──────── Recorded data
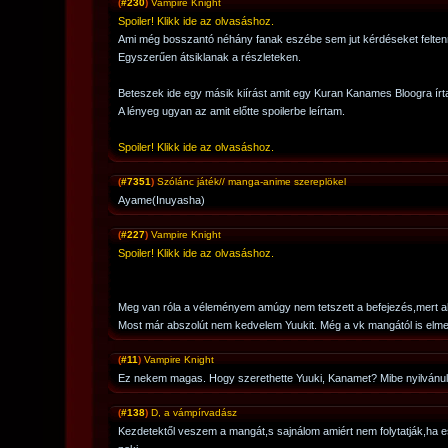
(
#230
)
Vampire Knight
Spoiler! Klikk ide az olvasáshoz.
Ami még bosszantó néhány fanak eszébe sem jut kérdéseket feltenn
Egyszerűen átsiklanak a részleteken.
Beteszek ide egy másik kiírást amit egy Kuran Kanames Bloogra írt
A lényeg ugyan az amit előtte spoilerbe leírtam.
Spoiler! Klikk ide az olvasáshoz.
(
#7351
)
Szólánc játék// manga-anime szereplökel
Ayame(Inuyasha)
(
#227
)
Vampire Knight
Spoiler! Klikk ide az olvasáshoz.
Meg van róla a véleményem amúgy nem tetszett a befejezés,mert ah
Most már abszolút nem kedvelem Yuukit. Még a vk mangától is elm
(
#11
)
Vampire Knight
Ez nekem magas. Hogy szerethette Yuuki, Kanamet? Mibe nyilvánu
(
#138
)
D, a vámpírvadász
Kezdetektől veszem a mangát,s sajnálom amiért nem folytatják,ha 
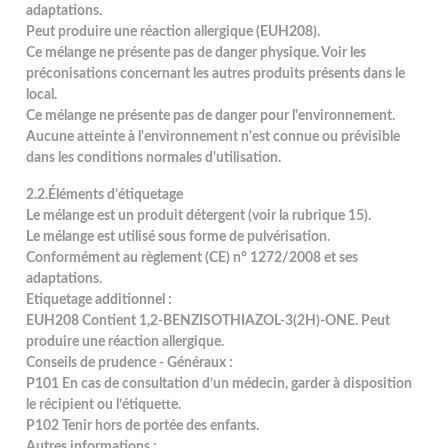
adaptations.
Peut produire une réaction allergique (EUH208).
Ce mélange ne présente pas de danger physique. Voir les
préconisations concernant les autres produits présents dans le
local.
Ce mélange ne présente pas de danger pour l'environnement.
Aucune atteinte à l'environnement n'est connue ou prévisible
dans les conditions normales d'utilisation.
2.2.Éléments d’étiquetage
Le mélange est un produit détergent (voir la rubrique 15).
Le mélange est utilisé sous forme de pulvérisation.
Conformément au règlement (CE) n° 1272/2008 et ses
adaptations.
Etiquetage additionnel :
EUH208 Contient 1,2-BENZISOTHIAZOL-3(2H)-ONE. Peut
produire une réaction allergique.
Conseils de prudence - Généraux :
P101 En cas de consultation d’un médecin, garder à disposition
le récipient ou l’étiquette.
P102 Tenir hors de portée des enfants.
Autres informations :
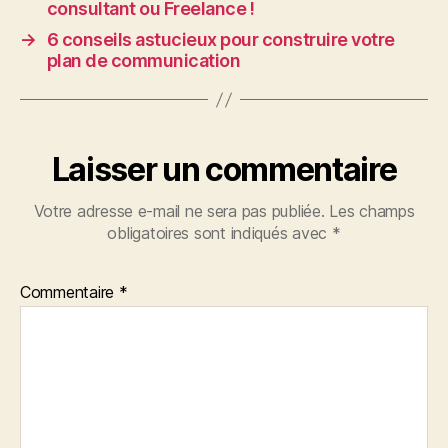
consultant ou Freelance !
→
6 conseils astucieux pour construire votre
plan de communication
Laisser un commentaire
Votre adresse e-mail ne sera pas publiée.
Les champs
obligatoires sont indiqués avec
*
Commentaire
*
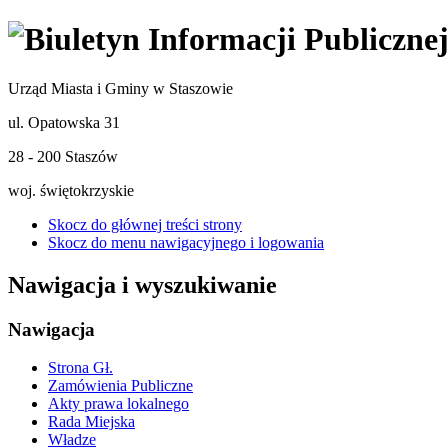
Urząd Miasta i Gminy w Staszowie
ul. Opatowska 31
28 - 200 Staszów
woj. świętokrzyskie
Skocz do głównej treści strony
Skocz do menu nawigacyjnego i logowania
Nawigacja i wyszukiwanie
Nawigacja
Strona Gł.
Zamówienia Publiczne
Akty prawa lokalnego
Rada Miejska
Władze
────────────────
──────── Recorded data
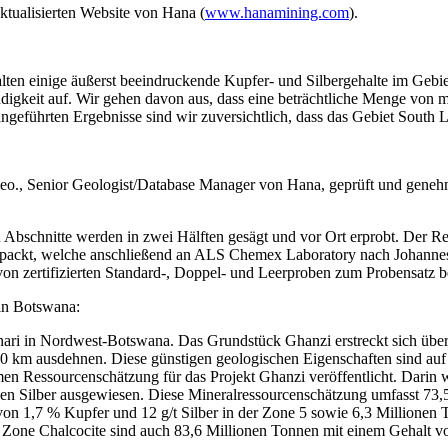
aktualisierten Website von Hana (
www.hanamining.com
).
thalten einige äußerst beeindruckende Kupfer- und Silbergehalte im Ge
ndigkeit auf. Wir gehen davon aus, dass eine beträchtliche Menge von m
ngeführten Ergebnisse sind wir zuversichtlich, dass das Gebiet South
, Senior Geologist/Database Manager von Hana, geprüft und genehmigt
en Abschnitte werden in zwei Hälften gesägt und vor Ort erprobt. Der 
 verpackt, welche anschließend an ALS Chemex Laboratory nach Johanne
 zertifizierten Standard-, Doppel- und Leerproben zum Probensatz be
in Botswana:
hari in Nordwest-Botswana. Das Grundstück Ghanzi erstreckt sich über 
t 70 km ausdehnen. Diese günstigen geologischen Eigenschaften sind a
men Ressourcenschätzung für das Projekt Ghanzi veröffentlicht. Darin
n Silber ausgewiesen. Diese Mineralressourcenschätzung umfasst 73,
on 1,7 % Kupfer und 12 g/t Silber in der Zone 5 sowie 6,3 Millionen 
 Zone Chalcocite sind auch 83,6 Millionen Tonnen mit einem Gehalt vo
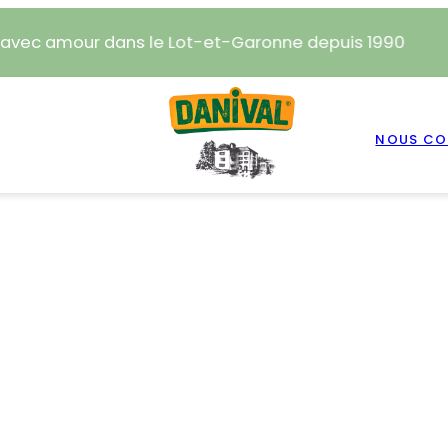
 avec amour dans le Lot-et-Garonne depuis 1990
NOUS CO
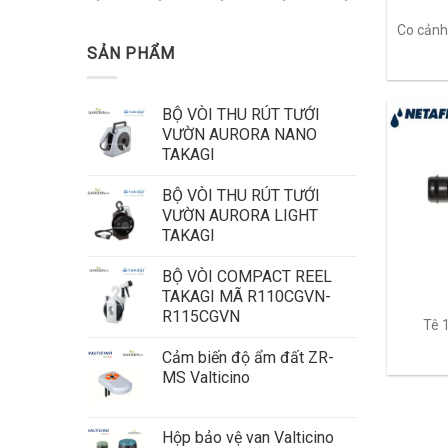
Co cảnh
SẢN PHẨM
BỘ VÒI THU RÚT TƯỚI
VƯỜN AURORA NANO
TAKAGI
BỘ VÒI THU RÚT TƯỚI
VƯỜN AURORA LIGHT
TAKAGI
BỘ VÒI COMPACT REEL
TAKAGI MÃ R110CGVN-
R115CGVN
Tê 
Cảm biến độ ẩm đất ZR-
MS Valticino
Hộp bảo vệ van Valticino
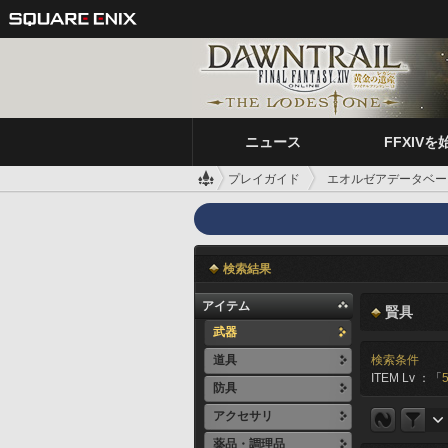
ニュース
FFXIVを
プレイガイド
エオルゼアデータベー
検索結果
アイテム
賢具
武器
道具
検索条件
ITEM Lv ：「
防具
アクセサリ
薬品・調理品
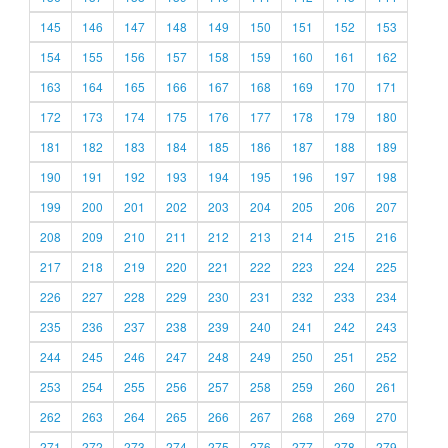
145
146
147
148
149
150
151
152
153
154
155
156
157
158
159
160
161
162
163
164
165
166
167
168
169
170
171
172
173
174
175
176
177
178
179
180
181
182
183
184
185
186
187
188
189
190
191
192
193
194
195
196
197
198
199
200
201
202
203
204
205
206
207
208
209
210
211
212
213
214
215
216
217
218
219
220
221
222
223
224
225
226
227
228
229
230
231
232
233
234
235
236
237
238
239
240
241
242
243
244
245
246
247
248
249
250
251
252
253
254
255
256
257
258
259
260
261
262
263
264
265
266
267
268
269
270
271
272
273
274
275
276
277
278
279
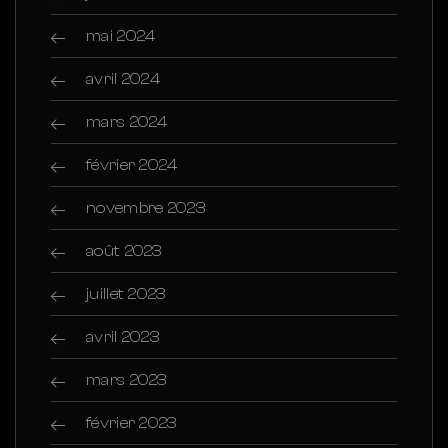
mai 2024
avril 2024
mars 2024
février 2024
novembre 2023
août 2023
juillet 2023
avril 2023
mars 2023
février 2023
────────────────
──────── Recorded data
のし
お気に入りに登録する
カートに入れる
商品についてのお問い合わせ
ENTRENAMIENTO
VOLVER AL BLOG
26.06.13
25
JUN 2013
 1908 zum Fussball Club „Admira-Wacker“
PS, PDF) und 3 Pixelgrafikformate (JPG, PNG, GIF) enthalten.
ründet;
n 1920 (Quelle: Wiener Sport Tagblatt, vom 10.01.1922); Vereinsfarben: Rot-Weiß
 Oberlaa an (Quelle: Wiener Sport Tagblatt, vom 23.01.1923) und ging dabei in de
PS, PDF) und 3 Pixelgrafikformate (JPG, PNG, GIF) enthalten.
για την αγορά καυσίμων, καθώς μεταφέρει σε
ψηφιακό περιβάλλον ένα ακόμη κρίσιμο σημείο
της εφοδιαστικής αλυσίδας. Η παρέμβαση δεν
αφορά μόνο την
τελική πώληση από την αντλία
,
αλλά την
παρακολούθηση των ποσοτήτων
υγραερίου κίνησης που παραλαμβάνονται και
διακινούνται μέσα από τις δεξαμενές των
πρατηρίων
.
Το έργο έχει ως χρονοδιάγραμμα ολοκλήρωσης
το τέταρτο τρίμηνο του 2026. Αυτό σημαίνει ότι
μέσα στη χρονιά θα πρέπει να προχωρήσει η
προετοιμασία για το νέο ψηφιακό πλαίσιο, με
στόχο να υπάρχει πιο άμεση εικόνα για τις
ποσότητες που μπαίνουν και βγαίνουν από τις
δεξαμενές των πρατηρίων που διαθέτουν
────────────────
Aim of the task. Pull out every row that contains the string "Zone", treating uppercase and lowercase as distinct.

Task result.
on 1,7 % Kupfer und 12 g/t Silber in der Zone 5 sowie 6,3 Millionen 
 Zone Chalcocite sind auch 83,6 Millionen Tonnen mit einem Gehalt vo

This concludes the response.